6th Mayor of Halifax
- In office 1845–1846
- Preceded by: Hugh Bell
- Succeeded by: Joseph Jennings

12th Mayor of Halifax
- In office 1851–1852
- Preceded by: William Caldwell
- Succeeded by: Alexander Keith

Personal details
- Born: Andrew MacKinlay 1800 Stirlingshire, Scotland
- Died: 29 September 1867 (aged 66–67) Halifax, Nova Scotia, Canada
- Occupation: Politician;

= Andrew MacKinlay (Nova Scotia politician) =

Scottish-Canadian businessman and politician (1800–1867)

Andrew MacKinlay (1800 – 29 September 1867) was a Scottish-Canadian businessman and political figure in Nova Scotia who was elected Mayor of Halifax in 1845 and 1851.

==Early life==
Andrew MacKinlay was born in 1800 in Stirlingshire, Scotland.

At an early age, he moved to Canada, then still a dominion of the British Empire. He settled in the Colony of Nova Scotia.

==Career==
By 1826, he had opened a book and stationery store in Halifax, Nova Scotia, and in 1827, his brother William joined him to form A. and W. MacKinlay Ltd. The firm sold stationery and books, printed academic and religious texts, published local works, and produced educational maps.

MacKinlay joined the North British Society of Halifax in 1829 and went on to serve in various charitable organizations. In 1835, he entered the field of education by joining the Halifax Mechanics' Institute, which specialized in adult education in the natural sciences.

==Political career==
===Councillor===
When the city of Halifax was incorporated in 1841, it established a corporation consisting of a mayor, six aldermen, and twelve councillors. MacKinlay served as a councillor for Ward 5 from 1841 to 1845.

Among his business interests was the Halifax Gas, Light, and Water Company, established in 1840. He became a director in 1842 and served as president from 1855 to his death.

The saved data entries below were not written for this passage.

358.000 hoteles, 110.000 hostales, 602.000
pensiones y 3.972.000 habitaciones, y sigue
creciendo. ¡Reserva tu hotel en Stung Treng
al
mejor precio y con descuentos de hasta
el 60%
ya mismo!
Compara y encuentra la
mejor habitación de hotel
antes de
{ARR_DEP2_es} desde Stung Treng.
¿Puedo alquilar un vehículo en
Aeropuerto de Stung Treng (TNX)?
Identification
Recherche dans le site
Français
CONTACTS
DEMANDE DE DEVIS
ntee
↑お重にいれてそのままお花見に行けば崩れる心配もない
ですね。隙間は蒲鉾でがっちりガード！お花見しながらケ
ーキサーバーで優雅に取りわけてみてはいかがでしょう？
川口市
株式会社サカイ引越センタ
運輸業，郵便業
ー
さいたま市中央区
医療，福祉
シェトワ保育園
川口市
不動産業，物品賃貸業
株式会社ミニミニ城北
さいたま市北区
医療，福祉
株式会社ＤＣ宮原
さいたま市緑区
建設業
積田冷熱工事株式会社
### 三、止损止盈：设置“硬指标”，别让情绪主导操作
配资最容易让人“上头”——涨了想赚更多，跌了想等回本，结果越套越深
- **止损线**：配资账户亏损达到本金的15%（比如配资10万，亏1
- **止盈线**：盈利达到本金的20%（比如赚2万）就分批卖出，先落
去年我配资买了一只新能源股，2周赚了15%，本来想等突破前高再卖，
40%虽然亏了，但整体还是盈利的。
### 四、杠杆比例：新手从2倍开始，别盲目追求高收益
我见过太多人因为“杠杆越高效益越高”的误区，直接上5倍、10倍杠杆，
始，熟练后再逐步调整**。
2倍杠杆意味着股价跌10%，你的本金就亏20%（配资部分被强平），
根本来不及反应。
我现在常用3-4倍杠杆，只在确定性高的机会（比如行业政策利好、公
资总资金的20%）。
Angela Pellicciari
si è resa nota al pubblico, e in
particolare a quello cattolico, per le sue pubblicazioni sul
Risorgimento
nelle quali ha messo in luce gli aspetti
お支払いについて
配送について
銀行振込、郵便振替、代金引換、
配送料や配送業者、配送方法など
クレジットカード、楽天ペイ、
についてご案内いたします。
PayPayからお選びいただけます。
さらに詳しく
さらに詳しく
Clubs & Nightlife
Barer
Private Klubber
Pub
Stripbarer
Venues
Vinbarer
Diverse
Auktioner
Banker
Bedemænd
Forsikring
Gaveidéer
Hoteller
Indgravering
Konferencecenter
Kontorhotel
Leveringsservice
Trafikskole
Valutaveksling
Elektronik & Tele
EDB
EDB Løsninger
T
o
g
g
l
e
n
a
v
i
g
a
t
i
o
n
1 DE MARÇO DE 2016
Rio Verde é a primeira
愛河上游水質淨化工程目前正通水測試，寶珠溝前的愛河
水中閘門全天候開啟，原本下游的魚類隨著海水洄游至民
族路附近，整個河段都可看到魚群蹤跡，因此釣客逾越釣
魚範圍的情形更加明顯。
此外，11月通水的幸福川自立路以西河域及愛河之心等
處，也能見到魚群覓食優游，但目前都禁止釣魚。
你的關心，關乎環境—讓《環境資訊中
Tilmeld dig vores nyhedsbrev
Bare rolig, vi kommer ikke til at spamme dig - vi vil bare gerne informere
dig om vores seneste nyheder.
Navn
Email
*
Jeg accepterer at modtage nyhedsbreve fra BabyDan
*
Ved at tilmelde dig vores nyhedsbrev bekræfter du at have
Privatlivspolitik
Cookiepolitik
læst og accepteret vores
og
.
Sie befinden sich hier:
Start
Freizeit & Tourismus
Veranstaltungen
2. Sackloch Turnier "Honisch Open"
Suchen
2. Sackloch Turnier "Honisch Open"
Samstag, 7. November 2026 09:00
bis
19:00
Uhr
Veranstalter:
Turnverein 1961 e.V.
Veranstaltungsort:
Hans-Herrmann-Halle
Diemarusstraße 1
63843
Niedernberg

MacKinlay, then a city councillor, was appointed among the first commissioners of the Provincial Penitentiary. He visited the facility during its opening week on 1 July 1844.

===Mayor of Halifax===
In 1845, he became the 6th Mayor of Halifax, succeeding Hugh Bell and serving until 1846.

In September 1848, Andrew MacKinlay was appointed one of seven governors of Dalhousie Collegiate School (now Dalhousie University), alongside William Young, Joseph Howe, Hugh Bell, James Avery, William Grigor, and John Naylor. He served as a member of the board for Dalhousie College until 1867.

Beginning in 1850, mayors were elected directly by citizens rather than appointed by fellow aldermen, under a statute that held until 1853. Following William Caldwell, he became mayor of Halifax for a second time, serving from 1851 to 1852. He was succeeded in office by Alexander Keith.

He was elected as president of the North British Society in November 1854.

The former mayor was appointed Custos of Halifax County by the mid-1850s. He helped found the Halifax School for the Deaf in 1856. He played a key role in securing Nova Scotia Legislature and community support, forming a board of management, and ensuring the school's proper founding and outfitting. He served as the first president of its board.

At the 1867 Paris Exposition, his firm's 1862 map of Nova Scotia was recognized with a bronze medal for Best Regional Cartography.

==Personal life==
His son, Col. Andrew K. MacKinlay, continued the family book and stationery firm. He was also a militiaman and colonel of the 63rd Rifles.

==Death==
Andrew MacKinlay died at 67 years old on 29 September 1867 in Halifax, Nova Scotia, Canada.